» Stored records:
** Begin **
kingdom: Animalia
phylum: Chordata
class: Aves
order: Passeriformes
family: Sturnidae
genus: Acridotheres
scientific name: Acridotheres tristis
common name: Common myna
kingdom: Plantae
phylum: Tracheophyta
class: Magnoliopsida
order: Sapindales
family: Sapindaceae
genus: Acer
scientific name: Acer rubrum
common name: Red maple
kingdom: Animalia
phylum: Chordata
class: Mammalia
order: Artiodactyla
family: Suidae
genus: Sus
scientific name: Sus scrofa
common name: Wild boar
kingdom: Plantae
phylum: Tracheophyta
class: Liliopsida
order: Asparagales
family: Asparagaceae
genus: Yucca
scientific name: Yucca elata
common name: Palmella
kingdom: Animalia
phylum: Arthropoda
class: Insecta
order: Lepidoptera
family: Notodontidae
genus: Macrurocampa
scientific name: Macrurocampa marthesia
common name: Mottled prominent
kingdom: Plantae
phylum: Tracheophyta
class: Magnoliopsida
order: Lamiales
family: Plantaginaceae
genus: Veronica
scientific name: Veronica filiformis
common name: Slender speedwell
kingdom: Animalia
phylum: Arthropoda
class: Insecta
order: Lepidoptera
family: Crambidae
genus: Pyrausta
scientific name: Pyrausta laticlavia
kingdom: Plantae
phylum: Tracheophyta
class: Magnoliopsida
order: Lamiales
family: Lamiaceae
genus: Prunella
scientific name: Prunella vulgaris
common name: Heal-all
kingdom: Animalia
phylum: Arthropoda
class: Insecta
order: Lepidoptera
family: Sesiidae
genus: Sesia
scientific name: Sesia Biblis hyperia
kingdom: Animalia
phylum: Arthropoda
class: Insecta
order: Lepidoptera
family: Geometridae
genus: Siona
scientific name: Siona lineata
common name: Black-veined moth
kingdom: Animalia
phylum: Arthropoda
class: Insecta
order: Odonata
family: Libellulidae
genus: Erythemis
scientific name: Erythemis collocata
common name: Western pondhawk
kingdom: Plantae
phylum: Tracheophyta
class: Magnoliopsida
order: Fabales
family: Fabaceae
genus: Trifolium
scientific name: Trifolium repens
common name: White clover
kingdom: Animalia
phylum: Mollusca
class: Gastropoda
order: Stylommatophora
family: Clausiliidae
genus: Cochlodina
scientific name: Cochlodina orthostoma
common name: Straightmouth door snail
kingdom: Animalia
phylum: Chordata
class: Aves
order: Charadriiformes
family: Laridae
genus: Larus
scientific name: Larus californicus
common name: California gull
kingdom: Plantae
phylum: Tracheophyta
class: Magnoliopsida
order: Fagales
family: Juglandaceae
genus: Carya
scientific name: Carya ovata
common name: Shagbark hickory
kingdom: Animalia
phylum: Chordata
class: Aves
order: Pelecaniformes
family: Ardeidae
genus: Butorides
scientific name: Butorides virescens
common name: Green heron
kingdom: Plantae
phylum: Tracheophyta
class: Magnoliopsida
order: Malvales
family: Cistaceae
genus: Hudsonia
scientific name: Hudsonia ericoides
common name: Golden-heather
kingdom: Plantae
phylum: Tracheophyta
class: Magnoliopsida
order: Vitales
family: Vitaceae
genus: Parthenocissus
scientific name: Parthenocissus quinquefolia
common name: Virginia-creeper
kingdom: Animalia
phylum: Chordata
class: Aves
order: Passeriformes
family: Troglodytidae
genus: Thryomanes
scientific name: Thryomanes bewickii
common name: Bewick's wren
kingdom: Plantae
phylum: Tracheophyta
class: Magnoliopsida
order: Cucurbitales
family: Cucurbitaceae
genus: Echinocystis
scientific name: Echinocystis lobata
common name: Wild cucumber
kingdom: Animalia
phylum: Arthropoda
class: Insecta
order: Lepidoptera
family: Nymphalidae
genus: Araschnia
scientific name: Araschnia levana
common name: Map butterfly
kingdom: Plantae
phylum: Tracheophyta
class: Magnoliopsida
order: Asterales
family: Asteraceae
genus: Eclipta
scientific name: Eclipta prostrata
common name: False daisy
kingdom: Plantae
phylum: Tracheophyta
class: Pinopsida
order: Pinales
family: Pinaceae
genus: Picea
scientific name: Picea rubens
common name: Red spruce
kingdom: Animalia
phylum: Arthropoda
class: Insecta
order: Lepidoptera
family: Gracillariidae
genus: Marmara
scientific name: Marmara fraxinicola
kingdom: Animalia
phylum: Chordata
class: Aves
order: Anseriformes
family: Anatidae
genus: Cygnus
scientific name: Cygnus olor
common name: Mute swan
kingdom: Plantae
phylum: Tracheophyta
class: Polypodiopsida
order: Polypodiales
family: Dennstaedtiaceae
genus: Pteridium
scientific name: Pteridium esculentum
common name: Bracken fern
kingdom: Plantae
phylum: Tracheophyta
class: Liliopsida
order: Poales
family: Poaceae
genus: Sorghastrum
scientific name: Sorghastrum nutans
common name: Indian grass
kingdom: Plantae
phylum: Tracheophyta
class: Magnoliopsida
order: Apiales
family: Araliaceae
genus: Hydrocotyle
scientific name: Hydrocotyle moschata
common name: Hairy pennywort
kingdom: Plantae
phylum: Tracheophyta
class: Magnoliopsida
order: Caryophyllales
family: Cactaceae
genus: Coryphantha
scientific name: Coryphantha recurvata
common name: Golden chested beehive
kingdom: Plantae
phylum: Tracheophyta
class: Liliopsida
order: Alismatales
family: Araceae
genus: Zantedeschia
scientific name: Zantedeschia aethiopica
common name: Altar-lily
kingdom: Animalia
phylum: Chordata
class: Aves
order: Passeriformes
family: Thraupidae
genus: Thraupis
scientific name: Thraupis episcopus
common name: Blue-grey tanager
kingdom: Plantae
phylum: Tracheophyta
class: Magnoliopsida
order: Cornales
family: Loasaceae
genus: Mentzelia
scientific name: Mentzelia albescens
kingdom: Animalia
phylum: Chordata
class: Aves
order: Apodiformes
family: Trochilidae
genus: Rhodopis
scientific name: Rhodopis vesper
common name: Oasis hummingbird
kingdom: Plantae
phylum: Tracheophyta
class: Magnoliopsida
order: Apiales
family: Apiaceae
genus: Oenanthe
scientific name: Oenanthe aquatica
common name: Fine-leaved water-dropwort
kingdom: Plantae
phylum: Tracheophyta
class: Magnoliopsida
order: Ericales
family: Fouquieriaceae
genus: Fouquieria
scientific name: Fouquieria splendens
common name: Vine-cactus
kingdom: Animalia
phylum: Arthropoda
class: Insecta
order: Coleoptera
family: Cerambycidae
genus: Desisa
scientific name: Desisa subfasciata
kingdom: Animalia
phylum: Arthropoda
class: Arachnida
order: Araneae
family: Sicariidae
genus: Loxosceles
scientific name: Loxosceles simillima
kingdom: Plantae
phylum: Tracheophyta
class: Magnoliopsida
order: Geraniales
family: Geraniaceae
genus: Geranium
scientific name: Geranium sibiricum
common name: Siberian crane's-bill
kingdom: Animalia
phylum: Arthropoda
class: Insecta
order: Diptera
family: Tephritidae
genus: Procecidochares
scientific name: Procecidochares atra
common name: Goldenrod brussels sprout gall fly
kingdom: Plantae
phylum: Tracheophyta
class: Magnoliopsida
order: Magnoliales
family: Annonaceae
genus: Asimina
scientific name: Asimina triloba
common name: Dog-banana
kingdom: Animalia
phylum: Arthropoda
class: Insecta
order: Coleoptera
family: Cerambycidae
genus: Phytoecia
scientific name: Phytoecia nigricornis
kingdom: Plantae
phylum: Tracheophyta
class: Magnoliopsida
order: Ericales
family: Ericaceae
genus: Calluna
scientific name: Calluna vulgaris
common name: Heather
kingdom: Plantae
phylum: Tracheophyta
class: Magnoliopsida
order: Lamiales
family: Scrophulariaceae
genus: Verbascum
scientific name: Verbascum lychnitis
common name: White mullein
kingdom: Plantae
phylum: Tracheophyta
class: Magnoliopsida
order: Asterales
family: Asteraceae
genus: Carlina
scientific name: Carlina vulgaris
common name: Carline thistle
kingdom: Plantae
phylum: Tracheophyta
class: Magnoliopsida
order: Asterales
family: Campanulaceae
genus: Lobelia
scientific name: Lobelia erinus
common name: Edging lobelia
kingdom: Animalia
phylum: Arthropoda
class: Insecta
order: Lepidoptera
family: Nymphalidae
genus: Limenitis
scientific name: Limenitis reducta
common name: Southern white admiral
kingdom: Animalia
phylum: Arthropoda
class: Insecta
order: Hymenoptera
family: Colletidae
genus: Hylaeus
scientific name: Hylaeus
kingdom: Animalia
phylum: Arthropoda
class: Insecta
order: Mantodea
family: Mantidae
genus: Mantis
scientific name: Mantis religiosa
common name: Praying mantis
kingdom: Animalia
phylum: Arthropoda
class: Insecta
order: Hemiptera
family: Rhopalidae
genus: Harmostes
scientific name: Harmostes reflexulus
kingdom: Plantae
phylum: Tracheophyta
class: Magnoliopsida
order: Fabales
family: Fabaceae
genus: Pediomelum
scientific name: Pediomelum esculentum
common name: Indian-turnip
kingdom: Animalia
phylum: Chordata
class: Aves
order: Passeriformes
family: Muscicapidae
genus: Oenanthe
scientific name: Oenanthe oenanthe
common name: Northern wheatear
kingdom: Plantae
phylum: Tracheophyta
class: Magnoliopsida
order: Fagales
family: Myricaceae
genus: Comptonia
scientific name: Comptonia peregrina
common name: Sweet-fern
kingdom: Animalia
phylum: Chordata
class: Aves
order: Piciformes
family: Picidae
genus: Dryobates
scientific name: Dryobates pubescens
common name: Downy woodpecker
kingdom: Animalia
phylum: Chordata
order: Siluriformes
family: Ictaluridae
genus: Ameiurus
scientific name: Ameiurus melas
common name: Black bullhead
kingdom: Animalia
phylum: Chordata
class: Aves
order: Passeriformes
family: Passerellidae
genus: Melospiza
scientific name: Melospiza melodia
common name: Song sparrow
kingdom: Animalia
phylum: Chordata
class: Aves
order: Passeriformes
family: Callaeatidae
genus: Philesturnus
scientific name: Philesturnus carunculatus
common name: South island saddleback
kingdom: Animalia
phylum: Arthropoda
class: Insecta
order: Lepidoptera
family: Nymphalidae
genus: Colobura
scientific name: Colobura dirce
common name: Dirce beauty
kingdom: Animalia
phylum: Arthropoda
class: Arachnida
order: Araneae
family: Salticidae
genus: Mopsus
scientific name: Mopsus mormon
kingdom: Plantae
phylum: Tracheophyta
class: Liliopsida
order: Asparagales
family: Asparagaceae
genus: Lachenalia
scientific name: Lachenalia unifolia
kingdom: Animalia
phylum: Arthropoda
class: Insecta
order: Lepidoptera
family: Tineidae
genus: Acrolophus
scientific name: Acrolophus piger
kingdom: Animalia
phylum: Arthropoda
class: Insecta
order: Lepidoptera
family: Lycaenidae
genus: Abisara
** End **
» GIVEN PROBLEM: Copy out the lines from the start of the items through the line containing "common name: Black-veined moth", including both ends.

» RESULT:
kingdom: Animalia
phylum: Chordata
class: Aves
order: Passeriformes
family: Sturnidae
genus: Acridotheres
scientific name: Acridotheres tristis
common name: Common myna
kingdom: Plantae
phylum: Tracheophyta
class: Magnoliopsida
order: Sapindales
family: Sapindaceae
genus: Acer
scientific name: Acer rubrum
common name: Red maple
kingdom: Animalia
phylum: Chordata
class: Mammalia
order: Artiodactyla
family: Suidae
genus: Sus
scientific name: Sus scrofa
common name: Wild boar
kingdom: Plantae
phylum: Tracheophyta
class: Liliopsida
order: Asparagales
family: Asparagaceae
genus: Yucca
scientific name: Yucca elata
common name: Palmella
kingdom: Animalia
phylum: Arthropoda
class: Insecta
order: Lepidoptera
family: Notodontidae
genus: Macrurocampa
scientific name: Macrurocampa marthesia
common name: Mottled prominent
kingdom: Plantae
phylum: Tracheophyta
class: Magnoliopsida
order: Lamiales
family: Plantaginaceae
genus: Veronica
scientific name: Veronica filiformis
common name: Slender speedwell
kingdom: Animalia
phylum: Arthropoda
class: Insecta
order: Lepidoptera
family: Crambidae
genus: Pyrausta
scientific name: Pyrausta laticlavia
kingdom: Plantae
phylum: Tracheophyta
class: Magnoliopsida
order: Lamiales
family: Lamiaceae
genus: Prunella
scientific name: Prunella vulgaris
common name: Heal-all
kingdom: Animalia
phylum: Arthropoda
class: Insecta
order: Lepidoptera
family: Sesiidae
genus: Sesia
scientific name: Sesia Biblis hyperia
kingdom: Animalia
phylum: Arthropoda
class: Insecta
order: Lepidoptera
family: Geometridae
genus: Siona
scientific name: Siona lineata
common name: Black-veined moth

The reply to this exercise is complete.